Excavating Gender in Women's Early Claims to Political Asylum in the United States

Pages 79-95 | Published online: 08 Sep 2010
 

Abstract

This essay examines how gender is figured as a discourse of U.S. political asylum through women's early gendered claims to political asylum. Using an archeology methodology, I explore how gender comes to matter discursively and materially in asylum courtrooms. Specifically, I find that sexual difference is used as an organizing schema for sexual violence, political access comes through assumed relationships to men with power, and women's subjectivities are figured as personal and private by court officials.

Notes

Similar to asylum, withholding of removal is a form of protection that allows noncitizens to stay in the United States if they fear persecution in their home country. Withholding of removal, however, is a less secure form of protection than asylum. It allows noncitizens to legally remain in the United States and legally work, but they cannot apply for permanent residency. Also, those who win withholding cannot travel outside of the United States. Interestingly enough, the standards for withholding are also higher than they are for asylum cases. To win withholding, applicants must prove that they will be “more likely than not” persecuted if returned to their home country, but applicants do not have to file within one year of entry of the United States in withholding cases. If they have been convicted of certain crimes in the United States they can still qualify for withholding of removal.

Carrie Crenshaw (Citation1996) explicates the ways in which the U.S. legal system and courtroom reify patriarchal order via the emphasis on precedent and objectivity, even when attempting to be inclusive of women's experiences.

In 1995 the Immigration and Naturalization Service (INS) published a memorandum titled “Considerations for Asylum Officers Adjudicating Asylum Claims from Women” that was supposed to serve as guidance for immigration judges and officers in evaluating women's gender-based asylum claims (Coven, Citation1995). The document offered, however, serves more as advice than requirement. This means that it can be interpreted, or even ignored, at a judge's will.

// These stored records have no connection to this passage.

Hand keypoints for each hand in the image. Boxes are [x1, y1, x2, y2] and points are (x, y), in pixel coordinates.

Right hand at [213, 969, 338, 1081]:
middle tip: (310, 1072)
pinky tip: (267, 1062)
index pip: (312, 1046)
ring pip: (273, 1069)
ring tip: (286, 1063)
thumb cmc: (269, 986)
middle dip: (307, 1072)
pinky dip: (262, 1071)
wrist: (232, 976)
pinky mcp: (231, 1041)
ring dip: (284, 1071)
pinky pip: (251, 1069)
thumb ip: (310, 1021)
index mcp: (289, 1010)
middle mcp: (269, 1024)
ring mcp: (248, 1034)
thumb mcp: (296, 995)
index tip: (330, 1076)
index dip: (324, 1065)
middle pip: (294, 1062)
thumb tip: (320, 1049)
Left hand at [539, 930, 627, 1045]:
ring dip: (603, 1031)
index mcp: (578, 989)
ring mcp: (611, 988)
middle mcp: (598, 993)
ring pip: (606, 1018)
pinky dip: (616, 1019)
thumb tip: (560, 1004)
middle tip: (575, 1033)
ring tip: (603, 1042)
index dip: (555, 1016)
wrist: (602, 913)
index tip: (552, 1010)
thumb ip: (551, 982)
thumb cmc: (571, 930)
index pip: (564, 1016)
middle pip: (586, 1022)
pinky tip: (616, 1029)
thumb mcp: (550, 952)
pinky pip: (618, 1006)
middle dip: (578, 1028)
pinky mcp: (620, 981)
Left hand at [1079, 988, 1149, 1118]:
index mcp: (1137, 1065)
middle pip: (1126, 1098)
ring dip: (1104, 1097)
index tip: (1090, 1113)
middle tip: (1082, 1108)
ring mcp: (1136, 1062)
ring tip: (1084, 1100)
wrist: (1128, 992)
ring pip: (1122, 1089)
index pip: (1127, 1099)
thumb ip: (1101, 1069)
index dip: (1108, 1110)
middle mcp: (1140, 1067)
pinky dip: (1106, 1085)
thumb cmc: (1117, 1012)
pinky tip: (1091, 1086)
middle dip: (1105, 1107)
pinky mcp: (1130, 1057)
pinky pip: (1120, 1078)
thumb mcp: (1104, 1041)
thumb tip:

Following Campos-Guardado and Lazo-Majano, there were a number of Iranian women who claimed asylum on the basis of being persecuted because they either held feminist political opinions or because they believed in Western constructions of womanhood. These cases illuminated the ways that certain political opinions can be gendered, though their claims were largely unsuccessful. The next wave were cases on the basis of intimate violence, including the now famous case of Rodi Alvarado, who won asylum in December of 2009 after a 14 year appeal process. Shortly thereafter, persecution on the basis of female genital circumcision entered the discourse, providing a largely successful route for women and their daughters to gain asylum in the United States. At the same time, forced sterilization and abortions for Chinese citizens became protected in U.S. law, and persecution on the basis of sexual orientation and sexual identity became means to gain asylum.

To simplify, there are two basic processes that the United States uses to admit refugees, third-country refugee resettlement and asylum. Both utilize the definition of refugee to determine whether the individual merits protected status. In third-country resettlement groups of refugees from particular countries/cultures are chosen through an application and interview process to be resettled in the United States with the help of volunteer agencies such as the International Rescue Committee and the Lutheran Immigrant and Refugee Services. With asylum, an individual arrives at a place of entry and claims asylum to immigration officers because of a well-founded fear of persecution or the individual enters the United States and later claims asylum.

Asylum seekers are evaluated via two processes of affirmative asylum involving applications and interviews with asylum officers or via defensive asylum, which is evaluated through the court system. The affirmative process is reserved for people who entered the country with valid visas, and, additionally, those who have relatively accepted reasons for claiming asylum. The defensive process is how people who are not in legal immigration standing must make their claims and where the most contested cases are decided. This happens because the defensive process involves judges who can evaluate the merit of their claims against the law. In this essay I focus on defensive asylum cases, as this is where the precedent for U.S. asylum is constructed.